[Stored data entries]
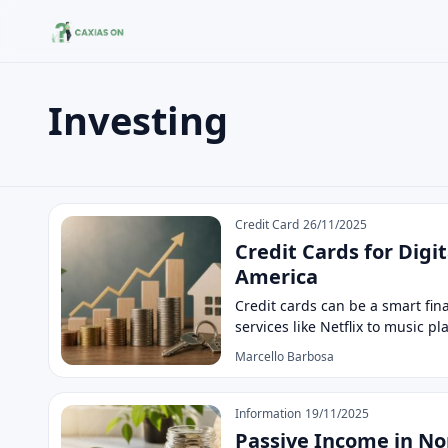
Investing
Buscar no site
Buscar por:
Investing
Pressione Enter para buscar ou ESC para fechar.
Credit Card
26/11/2025
Credit Cards for Digi
America
Credit cards can be a smart fin
services like Netflix to music p
Marcello Barbosa
Information
19/11/2025
Passive Income in No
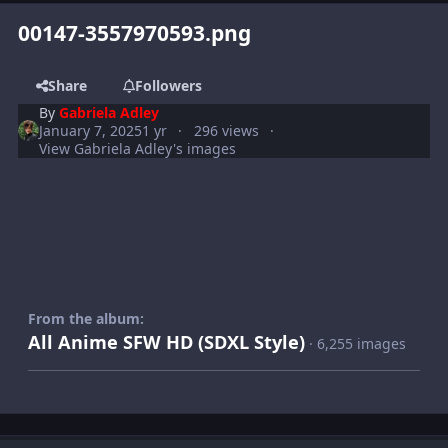
00147-3557970593.png
Share
Followers
By
Gabriela Adley
January 7, 2025
1 yr
296 views
View Gabriela Adley's images
From the album:
All Anime SFW HD (SDXL Style)
· 6,255 images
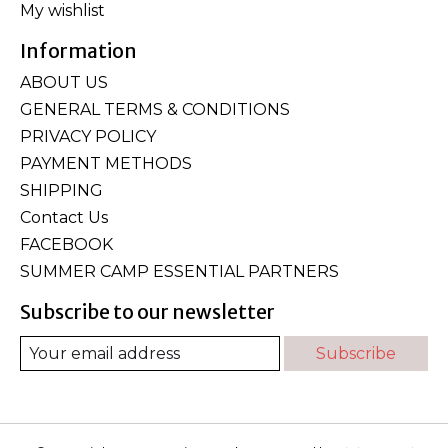
My wishlist
Information
ABOUT US
GENERAL TERMS & CONDITIONS
PRIVACY POLICY
PAYMENT METHODS
SHIPPING
Contact Us
FACEBOOK
SUMMER CAMP ESSENTIAL PARTNERS
Subscribe to our newsletter
Subscribe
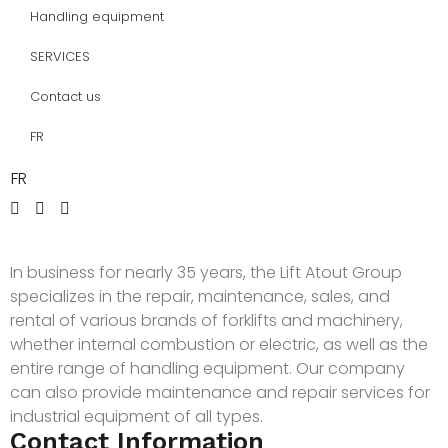
Handling equipment
SERVICES
Contact us
FR
FR
In business for nearly 35 years, the Lift Atout Group
specializes in the repair, maintenance, sales, and
rental of various brands of forklifts and machinery,
whether internal combustion or electric, as well as the
entire range of handling equipment. Our company
can also provide maintenance and repair services for
industrial equipment of all types.
Contact Information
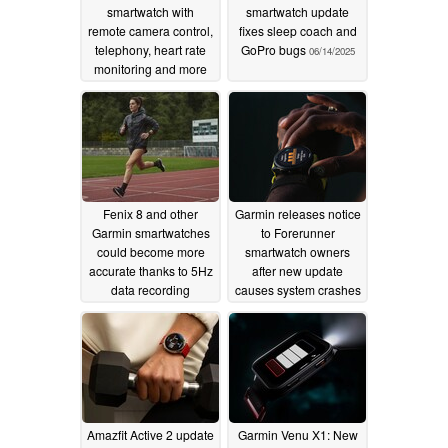
smartwatch with
smartwatch update
remote camera control,
fixes sleep coach and
telephony, heart rate
GoPro bugs
06/14/2025
monitoring and more
for only $39
06/15/2025
Fenix 8 and other
Garmin releases notice
Garmin smartwatches
to Forerunner
could become more
smartwatch owners
accurate thanks to 5Hz
after new update
data recording
causes system crashes
06/14/2025
06/12/2025
Amazfit Active 2 update
Garmin Venu X1: New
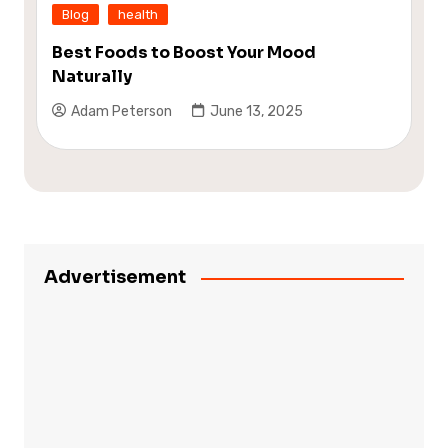
Blog
health
Best Foods to Boost Your Mood
Naturally
Adam Peterson
June 13, 2025
Advertisement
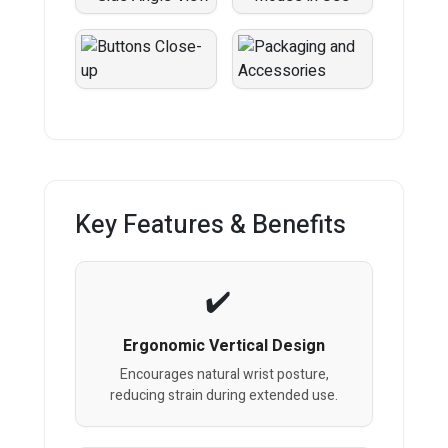
Key Features & Benefits
Ergonomic Vertical Design
Encourages natural wrist posture,
reducing strain during extended use.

__Your assignment__
Copy all the lines above that hold the string "Gabriela".

__Task output__
Gabriela Adley
View Gabriela Adley's images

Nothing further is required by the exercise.